On Photography

 Photography has played an indelible role in documentation, interpretation, witness, litigation, collective memory and artistic encounter in the visual survey of genocidal specter,  since the inception of the art form to the present.  All known 20th and 21st century mass atrocities claim a copious if not contentious legacy of dissemination of photographed visual documentation.  Discourse on their uses and abuses are the subject of over a century of global evolution in visual vocabulary and adaptation to this singularly unique and critical image based aesthetic form of creative expression.  This section introduces foundational critical analysis and contemporary development on the role of photography and the relationship between photograph, photographed, and public perceptions.       

On Photography:   Susan Sontag’s seminal volume on late 20th century photography theory, formulated into a series of essays traces the role of photography and its ideological parameters of aesthetics as an “anthology of images”.  She establishes the grammar, ethics, visual coding and historical evolution of the photography of her time.  This work is essential “tool-kit” reading which defines the photography as a”mysterious, acquisitive” aesthetic experience.    

Picturing Atrocity: Photography in Crisis:  “Picturing Atrocity brings together essays from some of the foremost writers and critics on photography today, including Rebecca Solnit, Alfredo Jaar, Ariella Azoulay, Shahidul Alam, John Lucaites, Robert Hariman, and Susan Meiselas, to offer close readings of images that reveal the realities behind the photographs, the subjects, and the photographers. Each of the essays focuses specifically on an iconic image, offering a distinct approach and context, in order to enable us to look again—and this time more closely—at the picture.” 
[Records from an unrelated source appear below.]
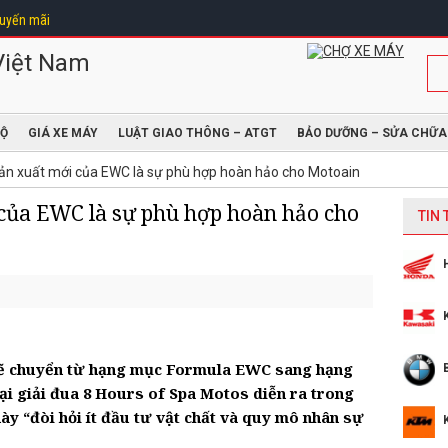
uyến mãi
ĐỘ
GIÁ XE MÁY
LUẬT GIAO THÔNG – ATGT
BẢO DƯỠNG – SỬA CHỮA
n xuất mới của EWC là sự phù hợp hoàn hảo cho Motoain
của EWC là sự phù hợp hoàn hảo cho
TIN
ẽ chuyển từ hạng mục Formula EWC sang hạng
i giải đua 8 Hours of Spa Motos diễn ra trong
này “đòi hỏi ít đầu tư vật chất và quy mô nhân sự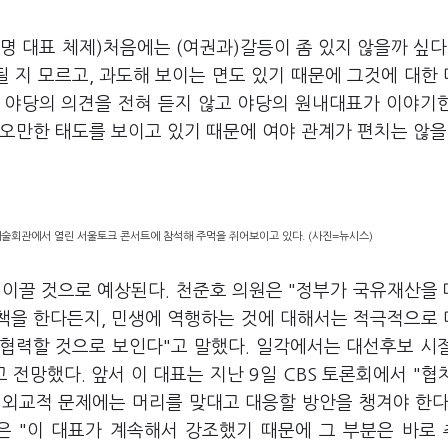
명 대표 체제)처음에는 (여권과)갈등이 좀 있지 않을까 싶다
될 지 모르고, 과도해 보이는 면도 있기 때문에 그것에 대한
이 야당의 의견을 전혀 듣지 않고 야당의 원내대표가 이야기
오만한 태도를 보이고 있기 때문에 여야 관계가 편치는 않을
예술회관에서 열린 서울토크 콘서트에 참석해 주먹을 쥐어보이고 있다. (사진=뉴시스)
 이끌 것으로 예상된다. 천준호 의원은 "정부가 국유재산을
정책을 한다든지, 민생에 역행하는 것에 대해서는 적극적으로
협력할 것으로 보인다"고 말했다. 일각에서는 대선후보 시
 전망했다. 앞서 이 대표는 지난 9일 CBS 토론회에서 "협
 외교적 문제에는 머리를 맞대고 대응할 방안을 챙겨야 한다
원은 "이 대표가 계속해서 강조했기 때문에 그 부분은 바로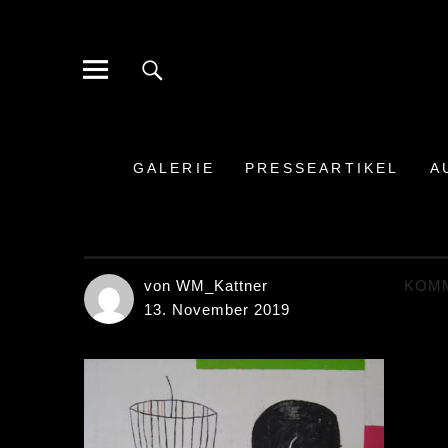
Galerie der Moderne Berlin
BERLIN-STEGLITZ HINDENBURGDAMM
GALERIE
PRESSEARTIKEL
A
von WM_Kattner
KOM
13. November 2019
The Image and the Witness: Trauma, Memory and Visual Culture:  This series of essays is a timely interdisciplinary collection “concerning the ethical stakes of the image in our visually-saturated age. It explores the role of the material image in bearing witness to historical events and the visual representation of witnesses to collective trauma. In arguing for the agency of the image, this unique collection debates post-traumatic memory, documentary ethics, embodied vision, and the recycling of images.  
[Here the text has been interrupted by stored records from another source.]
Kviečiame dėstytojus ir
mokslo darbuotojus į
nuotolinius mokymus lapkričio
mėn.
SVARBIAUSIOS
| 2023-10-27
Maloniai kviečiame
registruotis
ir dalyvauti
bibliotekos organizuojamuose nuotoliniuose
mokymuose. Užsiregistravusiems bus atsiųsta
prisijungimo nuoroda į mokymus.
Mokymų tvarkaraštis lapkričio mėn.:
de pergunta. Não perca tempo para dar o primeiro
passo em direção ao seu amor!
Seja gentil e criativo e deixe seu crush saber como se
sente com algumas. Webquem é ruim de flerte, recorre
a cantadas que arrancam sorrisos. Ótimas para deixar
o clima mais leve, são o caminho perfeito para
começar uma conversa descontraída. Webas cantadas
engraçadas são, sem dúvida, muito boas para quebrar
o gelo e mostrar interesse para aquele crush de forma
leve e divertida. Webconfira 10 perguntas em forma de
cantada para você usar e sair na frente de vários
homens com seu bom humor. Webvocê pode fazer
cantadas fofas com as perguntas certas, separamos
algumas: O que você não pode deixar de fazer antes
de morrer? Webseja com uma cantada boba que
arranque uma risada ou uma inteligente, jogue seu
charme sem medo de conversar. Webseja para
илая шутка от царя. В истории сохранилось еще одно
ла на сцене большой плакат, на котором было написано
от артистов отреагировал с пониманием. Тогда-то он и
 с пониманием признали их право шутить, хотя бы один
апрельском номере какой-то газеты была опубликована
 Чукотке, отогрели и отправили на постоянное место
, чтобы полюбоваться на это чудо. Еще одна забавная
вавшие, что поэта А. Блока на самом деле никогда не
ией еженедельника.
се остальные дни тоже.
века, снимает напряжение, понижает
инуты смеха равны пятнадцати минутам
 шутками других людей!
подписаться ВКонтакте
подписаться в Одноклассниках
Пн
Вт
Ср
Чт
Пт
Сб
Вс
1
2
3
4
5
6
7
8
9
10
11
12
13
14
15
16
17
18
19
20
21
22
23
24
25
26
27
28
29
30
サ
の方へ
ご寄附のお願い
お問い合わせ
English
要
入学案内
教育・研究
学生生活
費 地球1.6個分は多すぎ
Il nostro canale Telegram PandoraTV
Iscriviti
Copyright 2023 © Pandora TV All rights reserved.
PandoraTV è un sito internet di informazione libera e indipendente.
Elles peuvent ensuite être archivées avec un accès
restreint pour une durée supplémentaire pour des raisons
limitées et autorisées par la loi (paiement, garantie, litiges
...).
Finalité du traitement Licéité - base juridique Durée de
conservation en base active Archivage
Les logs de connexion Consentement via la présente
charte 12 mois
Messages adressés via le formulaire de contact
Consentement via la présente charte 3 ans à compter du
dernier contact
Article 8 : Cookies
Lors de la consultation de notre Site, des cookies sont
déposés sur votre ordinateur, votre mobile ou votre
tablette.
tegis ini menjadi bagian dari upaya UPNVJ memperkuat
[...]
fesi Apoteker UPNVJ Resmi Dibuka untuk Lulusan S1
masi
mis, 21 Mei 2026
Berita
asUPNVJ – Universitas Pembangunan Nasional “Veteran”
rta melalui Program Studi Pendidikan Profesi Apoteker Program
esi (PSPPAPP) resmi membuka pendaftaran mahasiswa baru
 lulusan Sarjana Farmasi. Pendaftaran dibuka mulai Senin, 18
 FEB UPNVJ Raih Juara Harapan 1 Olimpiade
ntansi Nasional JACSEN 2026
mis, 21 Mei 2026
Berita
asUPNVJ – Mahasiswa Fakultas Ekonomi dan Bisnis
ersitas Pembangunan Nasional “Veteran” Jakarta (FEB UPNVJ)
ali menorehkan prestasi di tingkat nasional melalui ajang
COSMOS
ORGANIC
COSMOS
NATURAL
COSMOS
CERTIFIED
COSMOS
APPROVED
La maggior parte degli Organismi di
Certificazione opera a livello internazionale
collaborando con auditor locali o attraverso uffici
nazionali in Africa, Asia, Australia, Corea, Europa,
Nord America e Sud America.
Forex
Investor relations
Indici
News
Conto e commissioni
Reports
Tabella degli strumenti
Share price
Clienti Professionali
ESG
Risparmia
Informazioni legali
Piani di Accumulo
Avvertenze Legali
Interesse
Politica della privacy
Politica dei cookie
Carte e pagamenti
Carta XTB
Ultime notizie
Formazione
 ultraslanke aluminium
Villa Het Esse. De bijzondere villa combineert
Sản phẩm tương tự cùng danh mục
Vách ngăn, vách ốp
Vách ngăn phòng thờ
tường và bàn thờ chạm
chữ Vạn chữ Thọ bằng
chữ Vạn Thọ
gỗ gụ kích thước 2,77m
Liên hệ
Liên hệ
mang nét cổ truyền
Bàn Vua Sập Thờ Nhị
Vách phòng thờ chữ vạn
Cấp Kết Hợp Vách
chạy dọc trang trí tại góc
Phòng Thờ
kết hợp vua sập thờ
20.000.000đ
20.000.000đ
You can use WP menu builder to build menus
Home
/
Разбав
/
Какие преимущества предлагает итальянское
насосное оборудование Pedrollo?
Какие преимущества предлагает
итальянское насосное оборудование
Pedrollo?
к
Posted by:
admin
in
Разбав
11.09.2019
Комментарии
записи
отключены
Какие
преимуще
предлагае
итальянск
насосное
Genocide and the Arts: Creativity, Morality and the Representation of Traumatic Experience:  Chapter One in the volume Mass Media and the Genocide of the Armenians  Adam Muller introduces the concept of representational images shaping social reality, and our interpretation of social and moral norms and their limits.  
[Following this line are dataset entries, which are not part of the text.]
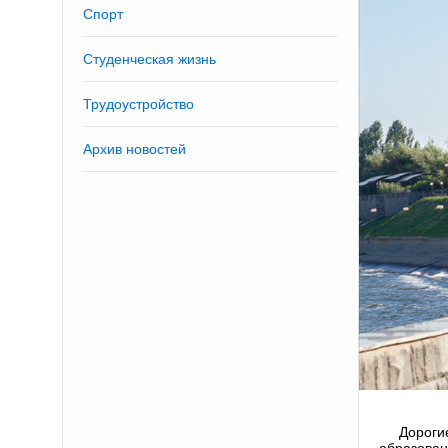
Спорт
Студенческая жизнь
Трудоустройство
Архив новостей
Дороги
образован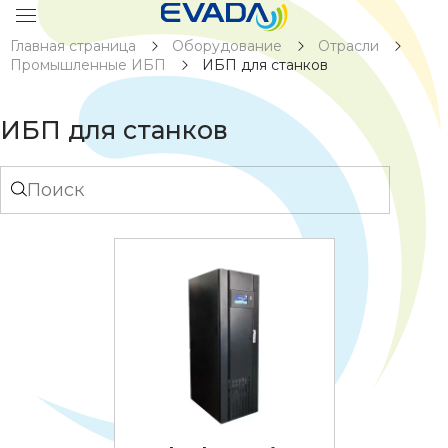
Главная страница
Оборудование
Отрасли
Промышленные ИБП
ИБП для станков
ИБП для станков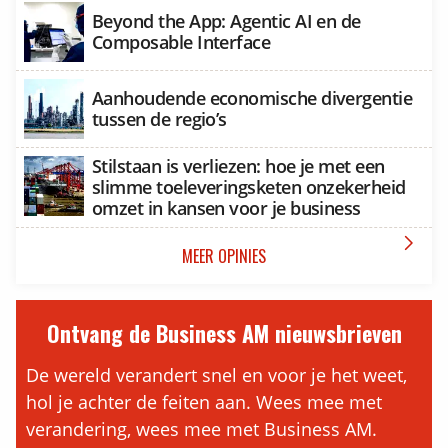
Beyond the App: Agentic AI en de
Composable Interface
Aanhoudende economische divergentie
tussen de regio’s
Stilstaan is verliezen: hoe je met een
slimme toeleveringsketen onzekerheid
omzet in kansen voor je business

MEER OPINIES
Ontvang de Business AM nieuwsbrieven
De wereld verandert snel en voor je het weet,
hol je achter de feiten aan. Wees mee met
verandering, wees mee met Business AM.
Images and Collective Violence: Function, Use and Memory:  Volume 12, Issue 2 of Genocide Studies and Prevention Journal provides a 21 century set of  studied observations in the growth from “analysis of images of genocides as illustration” to analytics on the contributions that recorded imagery has in transmission and influence of collective memory.  This series of papers “endeavors to undertake the  tapestry of “pictorial turn” that the interdisciplinary aspect of genocide studies has embraced in looking at form, function, use and memory of images of genocide. 

Bearing Witness to Atrocity Crimes: Photography and International Law:  “This article uses ideas propounded by Susan Sontag and Judith Butler on photography to illuminate the significant role of photography and visual media in international law jurisprudence. Two key questions are pursued: first, what role does photography have in international law (with a particular focus on abusive photography), and second, how do photography and visual media bear witness to atrocity crimes in international law?”       

Civil Imagination:  A Political Ontology of Photography:  Written by Ariella Azoulay  this volume represents an argument for a “new discourse on the study and treatment of photography”.  Posited as a form of photographic based consciousness the Azoulay argues that photography has contributed to the normalization of hegemony.  In contrast, she posits that citizen based photography can be used in “inter-subjective photographic public spheres”  to convey a civic practice which can transform the collective conscience.  

Testimonies of Light: Bearing Witness, Photography and Genocide:  “This thesis by Paul Lowe explores how photojournalists and the images they produce can be used to enhance global and local understanding of genocide, and help in both reconciliation and remembrance in post-conflict societies. It takes the war in the Former Yugoslavia as a case study, and argues that the act of actively bearing witness has a distinctive moral quality that goes beyond that of simple passive witnessing, and that it has a potential therapeutic and validating potential as well as an accusatory or documentary one.”   

Types of Photographic Inquiry and their Effects on the Collective Memory of Genocide:  This graduate thesis by Samantha Aiello explores the role that photography play in substantiating a “collective memory”.  5 photographs representing 5 distinct modalities of photographic inquiry are examined for how they affect the collective memory of genocide.  Mass grave photography, street photography, family photography, portrait photography and landscape photography are consolidated and contextualized within historical development and theory.  Each modality and individual photograph are analyzed for their links to collective memory.